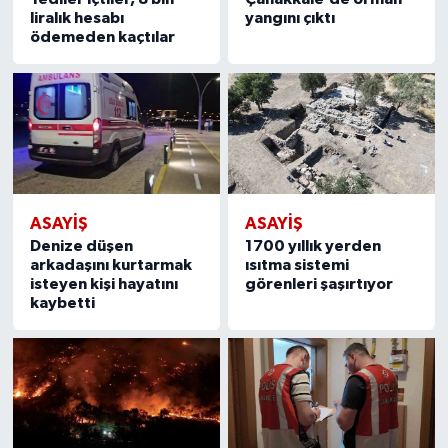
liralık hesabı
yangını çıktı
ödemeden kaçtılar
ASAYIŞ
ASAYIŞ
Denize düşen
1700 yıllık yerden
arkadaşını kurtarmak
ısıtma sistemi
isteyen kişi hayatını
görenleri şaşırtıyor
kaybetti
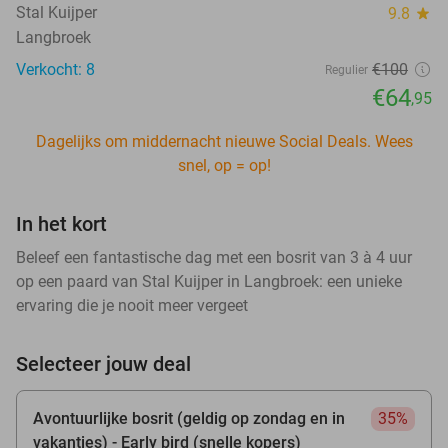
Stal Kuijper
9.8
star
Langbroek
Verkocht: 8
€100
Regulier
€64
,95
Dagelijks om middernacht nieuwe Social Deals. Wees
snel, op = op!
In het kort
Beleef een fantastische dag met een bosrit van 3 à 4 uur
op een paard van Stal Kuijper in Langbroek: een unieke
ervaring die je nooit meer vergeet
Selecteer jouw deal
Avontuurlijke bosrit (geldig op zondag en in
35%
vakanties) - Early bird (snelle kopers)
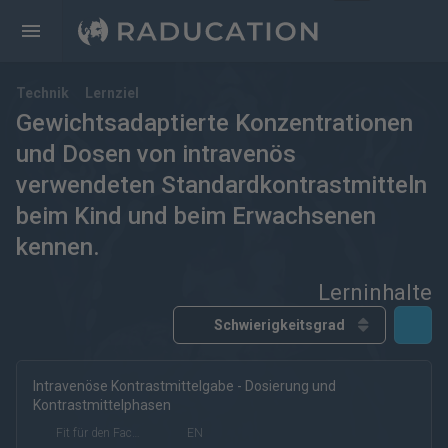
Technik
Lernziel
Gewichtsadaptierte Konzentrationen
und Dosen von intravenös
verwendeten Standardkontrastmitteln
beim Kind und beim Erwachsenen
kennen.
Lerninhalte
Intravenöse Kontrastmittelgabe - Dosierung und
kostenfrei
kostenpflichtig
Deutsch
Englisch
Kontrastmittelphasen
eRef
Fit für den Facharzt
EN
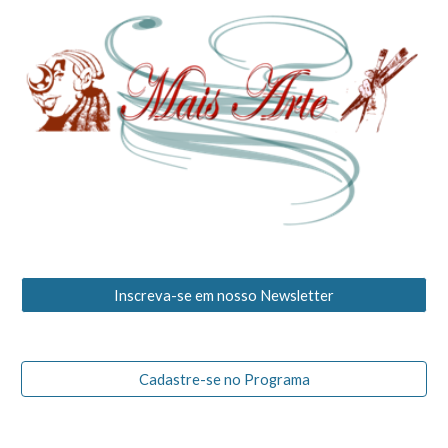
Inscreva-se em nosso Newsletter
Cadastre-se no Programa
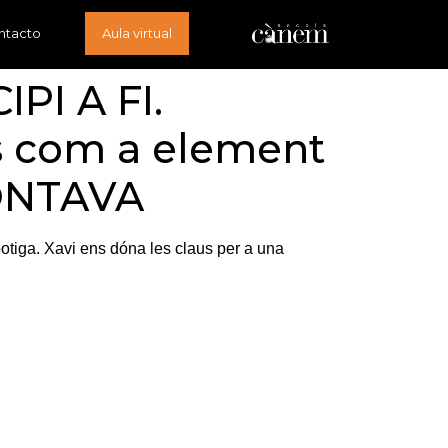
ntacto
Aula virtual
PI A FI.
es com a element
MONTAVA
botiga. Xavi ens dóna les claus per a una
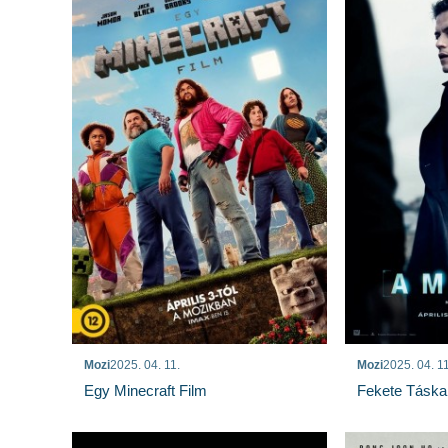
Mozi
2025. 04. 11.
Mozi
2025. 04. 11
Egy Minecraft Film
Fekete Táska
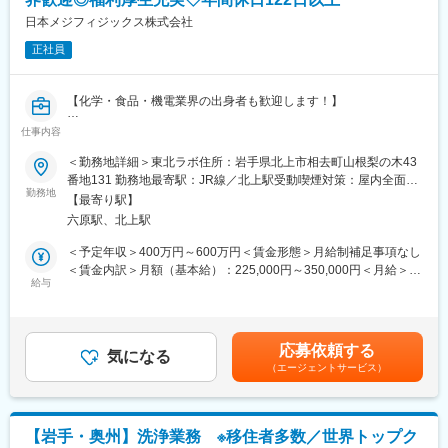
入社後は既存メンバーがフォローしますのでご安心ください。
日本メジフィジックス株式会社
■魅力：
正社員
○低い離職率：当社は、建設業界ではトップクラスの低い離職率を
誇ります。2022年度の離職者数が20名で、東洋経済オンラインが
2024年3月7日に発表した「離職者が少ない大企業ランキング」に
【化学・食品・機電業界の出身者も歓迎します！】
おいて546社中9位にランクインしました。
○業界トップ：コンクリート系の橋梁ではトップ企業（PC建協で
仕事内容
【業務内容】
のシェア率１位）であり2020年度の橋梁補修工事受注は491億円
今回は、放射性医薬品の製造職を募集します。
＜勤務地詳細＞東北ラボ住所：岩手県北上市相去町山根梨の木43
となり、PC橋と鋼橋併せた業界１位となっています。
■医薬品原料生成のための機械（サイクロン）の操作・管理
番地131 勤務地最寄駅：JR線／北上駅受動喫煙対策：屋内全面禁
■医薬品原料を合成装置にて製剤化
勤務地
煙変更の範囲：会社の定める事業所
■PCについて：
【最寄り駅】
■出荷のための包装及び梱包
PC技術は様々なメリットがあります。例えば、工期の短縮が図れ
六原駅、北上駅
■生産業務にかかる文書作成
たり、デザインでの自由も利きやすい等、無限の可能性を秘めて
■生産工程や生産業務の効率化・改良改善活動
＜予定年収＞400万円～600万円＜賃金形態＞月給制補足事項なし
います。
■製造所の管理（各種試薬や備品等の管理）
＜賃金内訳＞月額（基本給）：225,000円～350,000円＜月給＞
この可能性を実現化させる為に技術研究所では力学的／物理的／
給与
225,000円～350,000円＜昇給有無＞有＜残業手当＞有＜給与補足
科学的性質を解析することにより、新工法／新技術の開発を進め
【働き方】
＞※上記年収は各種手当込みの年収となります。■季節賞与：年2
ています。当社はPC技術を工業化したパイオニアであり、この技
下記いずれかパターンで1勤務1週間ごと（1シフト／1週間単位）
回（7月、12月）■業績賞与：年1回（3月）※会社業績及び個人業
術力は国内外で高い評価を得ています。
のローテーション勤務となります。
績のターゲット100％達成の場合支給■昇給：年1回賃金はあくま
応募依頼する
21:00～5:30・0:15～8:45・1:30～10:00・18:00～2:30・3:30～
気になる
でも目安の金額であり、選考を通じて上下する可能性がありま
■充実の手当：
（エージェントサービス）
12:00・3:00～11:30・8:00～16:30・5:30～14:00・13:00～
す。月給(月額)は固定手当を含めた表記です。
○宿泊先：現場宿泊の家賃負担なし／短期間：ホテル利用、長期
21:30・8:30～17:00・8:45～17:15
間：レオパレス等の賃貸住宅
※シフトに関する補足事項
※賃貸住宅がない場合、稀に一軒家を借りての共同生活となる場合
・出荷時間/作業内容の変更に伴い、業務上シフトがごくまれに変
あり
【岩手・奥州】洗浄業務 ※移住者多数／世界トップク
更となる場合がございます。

...

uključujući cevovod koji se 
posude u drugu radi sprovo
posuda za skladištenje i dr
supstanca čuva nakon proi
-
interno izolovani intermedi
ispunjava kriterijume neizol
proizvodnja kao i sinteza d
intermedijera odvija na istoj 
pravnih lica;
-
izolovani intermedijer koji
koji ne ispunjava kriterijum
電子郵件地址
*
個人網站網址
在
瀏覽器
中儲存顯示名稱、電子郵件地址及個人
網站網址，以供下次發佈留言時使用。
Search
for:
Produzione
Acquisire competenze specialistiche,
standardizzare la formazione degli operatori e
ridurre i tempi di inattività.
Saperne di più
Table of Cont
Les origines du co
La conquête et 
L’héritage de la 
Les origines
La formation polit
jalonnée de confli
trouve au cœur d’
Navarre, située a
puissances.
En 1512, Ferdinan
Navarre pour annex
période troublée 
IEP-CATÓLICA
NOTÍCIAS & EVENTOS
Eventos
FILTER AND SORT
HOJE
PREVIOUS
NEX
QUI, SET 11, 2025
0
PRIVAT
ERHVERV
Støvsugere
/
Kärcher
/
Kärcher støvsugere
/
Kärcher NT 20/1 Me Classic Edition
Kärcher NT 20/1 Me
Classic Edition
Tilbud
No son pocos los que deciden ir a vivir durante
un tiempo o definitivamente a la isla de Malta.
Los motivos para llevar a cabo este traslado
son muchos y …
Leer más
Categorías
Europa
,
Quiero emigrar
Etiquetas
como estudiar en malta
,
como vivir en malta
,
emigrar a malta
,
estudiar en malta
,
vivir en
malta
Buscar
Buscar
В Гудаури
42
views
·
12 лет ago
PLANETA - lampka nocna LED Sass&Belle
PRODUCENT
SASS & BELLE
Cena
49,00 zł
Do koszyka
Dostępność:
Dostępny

==

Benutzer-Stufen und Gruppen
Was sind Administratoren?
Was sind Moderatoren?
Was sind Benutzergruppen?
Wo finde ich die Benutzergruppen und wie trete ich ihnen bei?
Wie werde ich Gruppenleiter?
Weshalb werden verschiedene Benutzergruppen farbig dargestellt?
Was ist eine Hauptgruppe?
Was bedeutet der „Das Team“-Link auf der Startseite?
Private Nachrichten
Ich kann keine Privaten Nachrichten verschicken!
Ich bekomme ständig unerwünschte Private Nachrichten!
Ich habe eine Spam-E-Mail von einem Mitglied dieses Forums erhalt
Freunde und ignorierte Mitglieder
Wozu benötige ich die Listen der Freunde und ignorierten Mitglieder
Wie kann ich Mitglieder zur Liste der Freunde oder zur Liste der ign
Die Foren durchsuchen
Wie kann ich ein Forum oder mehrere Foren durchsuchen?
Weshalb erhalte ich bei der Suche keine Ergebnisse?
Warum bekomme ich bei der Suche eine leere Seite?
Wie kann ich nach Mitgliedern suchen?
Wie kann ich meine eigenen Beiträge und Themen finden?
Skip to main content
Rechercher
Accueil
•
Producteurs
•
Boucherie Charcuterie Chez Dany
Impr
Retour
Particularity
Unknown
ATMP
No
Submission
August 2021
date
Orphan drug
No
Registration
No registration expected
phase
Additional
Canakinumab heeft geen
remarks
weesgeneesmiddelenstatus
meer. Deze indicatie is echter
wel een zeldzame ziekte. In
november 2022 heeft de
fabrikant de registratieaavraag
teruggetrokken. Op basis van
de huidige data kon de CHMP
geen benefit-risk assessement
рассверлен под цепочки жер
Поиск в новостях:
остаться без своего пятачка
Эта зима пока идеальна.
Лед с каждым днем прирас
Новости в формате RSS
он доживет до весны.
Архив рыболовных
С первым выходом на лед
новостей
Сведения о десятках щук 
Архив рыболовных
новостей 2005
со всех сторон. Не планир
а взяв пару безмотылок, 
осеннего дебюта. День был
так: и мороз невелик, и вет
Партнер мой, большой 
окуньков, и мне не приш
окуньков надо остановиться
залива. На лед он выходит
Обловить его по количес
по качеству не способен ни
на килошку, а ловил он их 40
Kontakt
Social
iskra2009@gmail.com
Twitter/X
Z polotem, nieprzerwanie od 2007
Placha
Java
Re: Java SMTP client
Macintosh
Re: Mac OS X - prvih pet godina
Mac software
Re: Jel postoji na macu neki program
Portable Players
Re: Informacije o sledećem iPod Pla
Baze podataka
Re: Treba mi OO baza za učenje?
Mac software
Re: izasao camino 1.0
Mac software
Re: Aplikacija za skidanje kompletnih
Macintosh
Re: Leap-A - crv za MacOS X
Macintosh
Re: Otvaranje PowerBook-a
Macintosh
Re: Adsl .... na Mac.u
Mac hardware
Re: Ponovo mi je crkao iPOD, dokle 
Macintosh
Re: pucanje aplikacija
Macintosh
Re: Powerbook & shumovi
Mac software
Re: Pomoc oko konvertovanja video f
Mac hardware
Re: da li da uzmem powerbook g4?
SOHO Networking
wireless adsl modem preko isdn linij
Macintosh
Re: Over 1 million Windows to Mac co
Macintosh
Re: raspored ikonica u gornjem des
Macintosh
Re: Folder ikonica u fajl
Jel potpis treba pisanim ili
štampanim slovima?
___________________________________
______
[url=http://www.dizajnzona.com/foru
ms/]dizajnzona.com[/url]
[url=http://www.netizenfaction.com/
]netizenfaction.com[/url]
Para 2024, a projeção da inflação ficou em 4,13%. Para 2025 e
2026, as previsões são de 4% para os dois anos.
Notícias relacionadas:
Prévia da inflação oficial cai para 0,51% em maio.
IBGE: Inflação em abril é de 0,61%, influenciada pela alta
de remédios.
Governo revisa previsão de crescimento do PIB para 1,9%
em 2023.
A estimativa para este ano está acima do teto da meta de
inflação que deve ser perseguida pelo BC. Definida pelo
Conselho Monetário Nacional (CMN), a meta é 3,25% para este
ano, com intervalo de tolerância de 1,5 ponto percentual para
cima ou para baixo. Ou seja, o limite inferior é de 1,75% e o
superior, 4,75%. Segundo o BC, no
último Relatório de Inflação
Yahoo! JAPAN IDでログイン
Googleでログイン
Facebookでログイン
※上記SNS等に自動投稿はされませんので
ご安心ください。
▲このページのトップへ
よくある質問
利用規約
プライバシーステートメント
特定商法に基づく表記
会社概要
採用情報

■ Work request ■
Write out the lines of the items word for word, starting with the line that contains "Inscreva-se em nosso Newsletter" and going on through the line that contains "Fekete Táska". Leave the pictures out of your answer.

■ Written answer ■
Inscreva-se em nosso Newsletter
Cadastre-se no Programa
ntacto
Aula virtual
PI A FI.
es com a element
MONTAVA
botiga. Xavi ens dóna les claus per a una
Mozi
2025. 04. 11.
Mozi
2025. 04. 11
Egy Minecraft Film
Fekete Táska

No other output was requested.